== Prompt ==
From the entries that follow, pick out all lines holding "برای".

(Page images and extracted text)
╔══
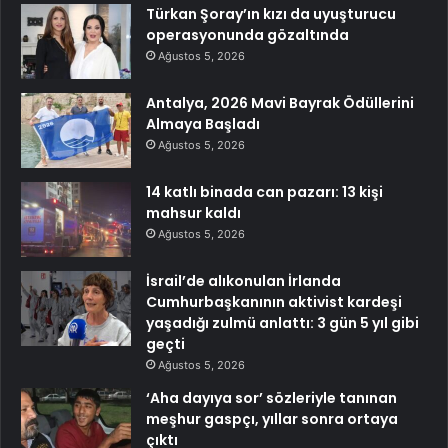
Türkan Şoray’ın kızı da uyuşturucu
operasyonunda gözaltında
Ağustos 5, 2026
Antalya, 2026 Mavi Bayrak Ödüllerini
Almaya Başladı
Ağustos 5, 2026
14 katlı binada can pazarı: 13 kişi
mahsur kaldı
Ağustos 5, 2026
İsrail’de alıkonulan İrlanda
Cumhurbaşkanının aktivist kardeşi
yaşadığı zulmü anlattı: 3 gün 5 yıl gibi
geçti
Ağustos 5, 2026
‘Aha dayıya sor’ sözleriyle tanınan
meşhur gaspçı, yıllar sonra ortaya
çıktı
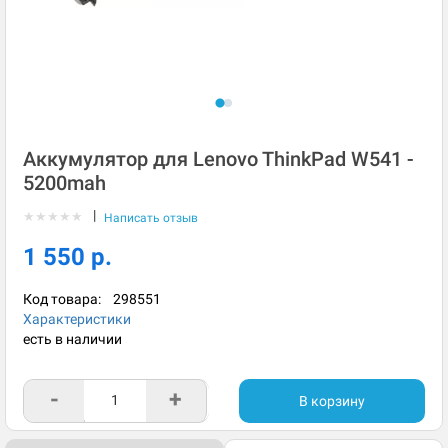
Аккумулятор для Lenovo ThinkPad W541 -
5200mah
|
★
★
★
★
★
Написать отзыв
1 550 р.
Код товара:
298551
Характеристики
есть в наличии
-
+
В корзину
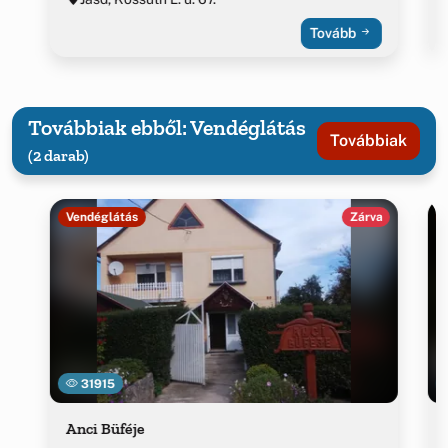
Tovább
Továbbiak ebből: Vendéglátás
Továbbiak
(2 darab)
Vendéglátás
Zárva
31915
Anci Büféje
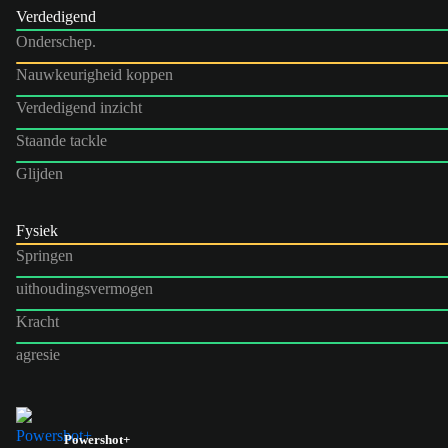
Verdedigend
Onderschep.
Nauwkeurigheid koppen
Verdedigend inzicht
Staande tackle
Glijden
Fysiek
Springen
uithoudingsvermogen
Kracht
agresie
Powershot+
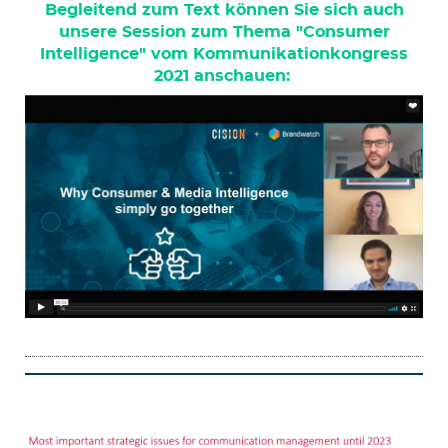
Begleitend zum Text können Sie sich auch
unsere Session zum Thema "Consumer
Intelligence" vom Kommunikationkongress
2021 anschauen:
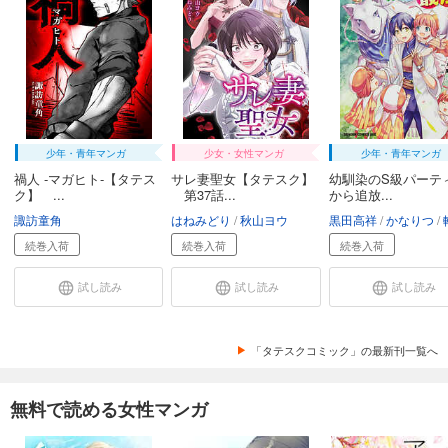
あらすじを表示する
ツンデレ悪役令嬢リーゼロッテと実況の遠藤くんと解説の小林さん【タテスク】 Chapter28
66
円 (税込)
カート
試し読み
あらすじを表示する
少年・青年マンガ
少女・女性マンガ
少年・青年マンガ
禍人 -マガヒト-【タテス
サレ妻聖女【タテスク】
幼馴染のS級パーテ
ツンデレ悪役令嬢リーゼロッテと実況の遠藤くんと解説の小林さん【タテスク】 Chapter29
ク】 ...
第37話...
から追放...
66
円 (税込)
諏訪童角
はねみどり
秋山ヨウ
黒田高祥
かなりつ
カート
続巻入荷
続巻入荷
続巻入荷
試し読み
試し読み
試し読み
試し読み
あらすじを表示する
ツンデレ悪役令嬢リーゼロッテと実況の遠藤くんと解説の小林さん【タテスク】 Chapter30
「タテスクコミック」の最新刊一覧へ
66
円 (税込)
カート
無料で読める女性マンガ
試し読み
あらすじを表示する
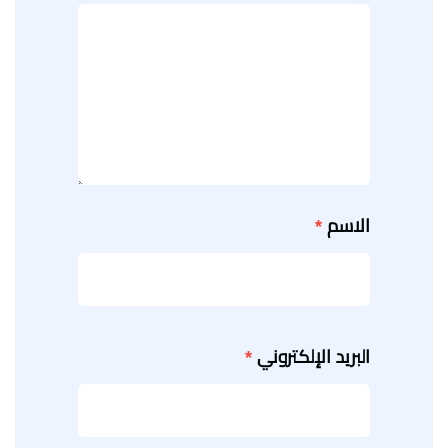
الاسم
*
البريد الإلكتروني
*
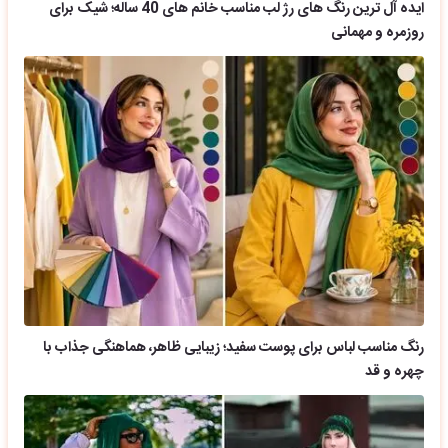
ایده آل ترین رنگ های رژ لب مناسب خانم های 40 ساله؛ شیک برای
روزمره و مهمانی
رنگ مناسب لباس برای پوست سفید؛ زیبایی ظاهر، هماهنگی جذاب با
چهره و قد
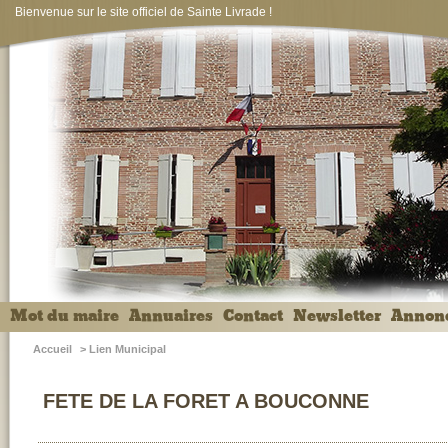
Bienvenue sur le site officiel de Sainte Livrade !
Mot du maire
Annuaires
Contact
Newsletter
Annon
Accueil
>
Lien Municipal
FETE DE LA FORET A BOUCONNE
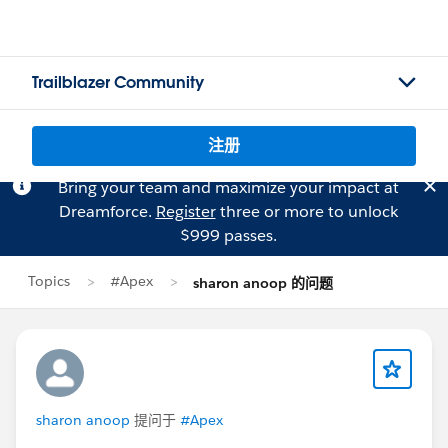
Trailblazer Community
注册
Bring your team and maximize your impact at
Dreamforce.
Register
three or more to unlock
$999 passes.
Topics
#Apex
sharon anoop 的问题
sharon anoop
提问于
#Apex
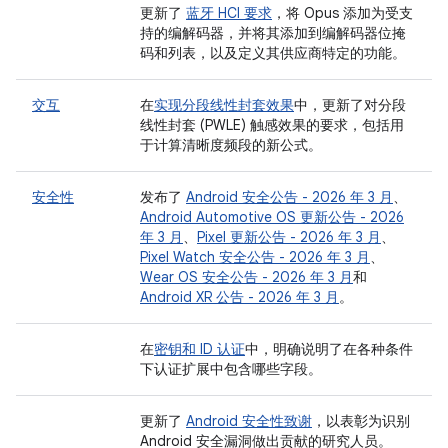
更新了
蓝牙 HCI 要求
，将 Opus 添加为受支
持的编解码器，并将其添加到编解码器位掩
码和列表，以及定义其供应商特定的功能。
交互
在
实现分段线性封套效果
中，更新了对分段
线性封套 (PWLE) 触感效果的要求，包括用
于计算清晰度频段的新公式。
安全性
发布了
Android 安全公告 - 2026 年 3 月
、
Android Automotive OS 更新公告 - 2026
年 3 月
、
Pixel 更新公告 - 2026 年 3 月
、
Pixel Watch 安全公告 - 2026 年 3 月
、
Wear OS 安全公告 - 2026 年 3 月
和
Android XR 公告 - 2026 年 3 月
。
在
密钥和 ID 认证
中，明确说明了在各种条件
下认证扩展中包含哪些字段。
更新了
Android 安全性致谢
，以表彰为识别
Android 安全漏洞做出贡献的研究人员。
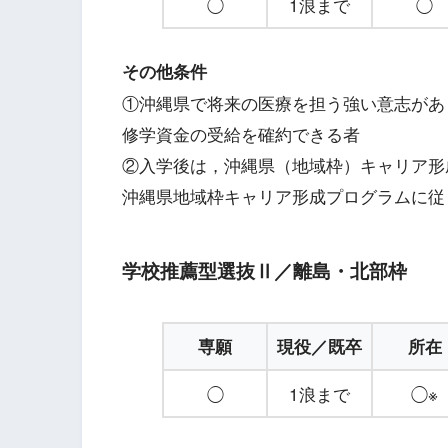
◯
1浪まで
◯
その他条件
①沖縄県で将来の医療を担う強い意志があ
修学資金の受給を確約できる者
②入学後は，沖縄県（地域枠）キャリア形
沖縄県地域枠キャリア形成プログラムに従
学校推薦型選抜Ⅱ／離島・北部枠
専願
現役／既卒
所在
◯
1浪まで
◯※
╚══
== Output of the exercise ==
ایده آل ترین رنگ های رژ لب مناسب خانم های 40 ساله؛ شیک برای
رنگ مناسب لباس برای پوست سفید؛ زیبایی ظاهر، هماهنگی جذاب با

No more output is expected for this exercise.